13.4 If any provision of this Agreement is found to be invalid by any court having competent jurisdiction, the invalidity of that provision will not affect the validity of the remaining provisions of this Agreement which shall remain in full force and effect.
13.5 No failure or delay by either party in exercising any right or remedy under this Agreement (and no course of dealings between the parties) shall operate as a waiver of that right or remedy.
13.6 Except where expressly provided to the contrary, this Agreement is not intended to be for the benefit of, and shall not be enforceable by any person who is not a party to it and neither party can declare itself a trustee of the rights under it for the benefit of any third party.
13.7 This Agreement is not intended to create a partnership or joint venture between the parties and neither party is authorised to act as the agent of the other.
13.8 The Customer agrees that Espresso may advertise its involvement with the Customer in Espresso's marketing materials, on the Espresso website and in press releases.
13.9 The Customer acknowledges that Espresso will be entitled to make changes to this Agreement at any time and the Customer will be subject to the then current terms and conditions as from the date that it enters into this Agreement and as from the date of each Extended Term (if any).

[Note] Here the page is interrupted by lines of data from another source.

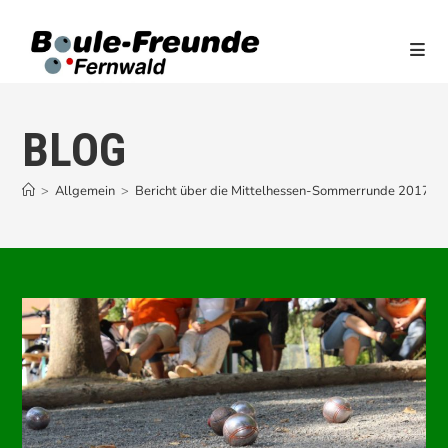
Zum
Inhalt
springen
BLOG
>
Allgemein
>
Bericht über die Mittelhessen-Sommerrunde 2017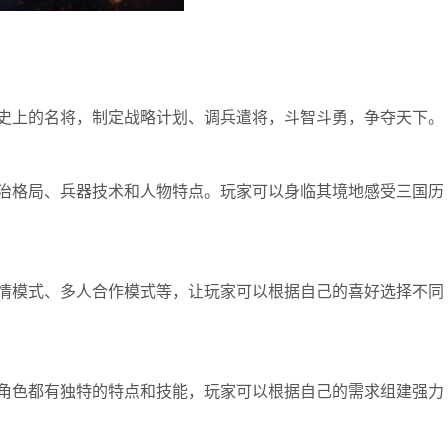
史上的名将，制定战略计划、调兵遣将，斗智斗勇，争夺天下。
治格局、兵器技术和人物特点。玩家可以身临其境地感受三国历
情模式、多人合作模式等，让玩家可以根据自己的喜好选择不同
角色都有独特的特点和技能，玩家可以根据自己的需求组建强力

The most recent version of Espresso's terms and conditions from time to time can be found at www.espressoeducation.com or as may be sent to Customer by Espresso from time to time. Where the Customer wishes to make any changes to the Agreement it may only do so by obtaining the prior written consent of Espresso.

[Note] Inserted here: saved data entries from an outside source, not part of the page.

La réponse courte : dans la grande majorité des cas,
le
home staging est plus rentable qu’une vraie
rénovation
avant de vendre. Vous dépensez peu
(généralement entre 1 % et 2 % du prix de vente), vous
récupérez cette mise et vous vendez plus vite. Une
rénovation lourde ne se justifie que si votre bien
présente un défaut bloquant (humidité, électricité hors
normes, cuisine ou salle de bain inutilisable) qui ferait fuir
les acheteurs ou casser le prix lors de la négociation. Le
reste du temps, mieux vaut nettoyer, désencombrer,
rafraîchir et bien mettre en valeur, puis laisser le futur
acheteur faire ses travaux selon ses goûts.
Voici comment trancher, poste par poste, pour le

13.10 All notices between the parties shall be in writing and addressed to the parties respective addresses as set out on the Order, or such other address as may be notified from time to time, and shall be sent by hand or post (notices being deemed to have been given 3 days after the date of posting).

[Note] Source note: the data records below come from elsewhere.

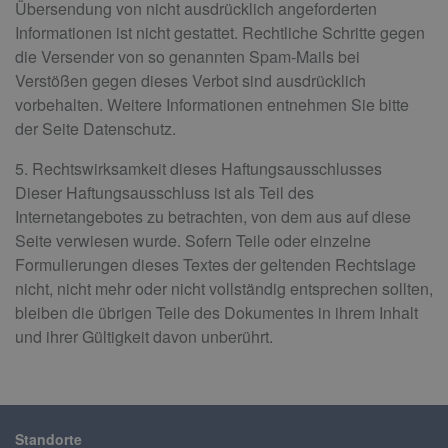
Übersendung von nicht ausdrücklich angeforderten
Informationen ist nicht gestattet. Rechtliche Schritte gegen
die Versender von so genannten Spam-Mails bei
Verstößen gegen dieses Verbot sind ausdrücklich
vorbehalten. Weitere Informationen entnehmen Sie bitte
der Seite Datenschutz.
5. Rechtswirksamkeit dieses Haftungsausschlusses
Dieser Haftungsausschluss ist als Teil des
Internetangebotes zu betrachten, von dem aus auf diese
Seite verwiesen wurde. Sofern Teile oder einzelne
Formulierungen dieses Textes der geltenden Rechtslage
nicht, nicht mehr oder nicht vollständig entsprechen sollten,
bleiben die übrigen Teile des Dokumentes in ihrem Inhalt
und ihrer Gültigkeit davon unberührt.
Standorte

13.11 This Agreement, and any dispute or claim arising out of or in connection with it (including any dispute or claim relating to non-contractual obligations) shall be governed by and construed in accordance with the laws of the State of Illinois, without regard to any conflicts of law principles that would result in application of laws of any other jurisdiction. Any legal action or other legal proceeding relating to this Agreement or the enforcement of any provision of this Agreement must be brought or otherwise commenced in any state court located in Cook County, Illinois, or any federal court located in Chicago, Illinois. Each party expressly and irrevocably consents and submits to the jurisdiction of each such state and federal court.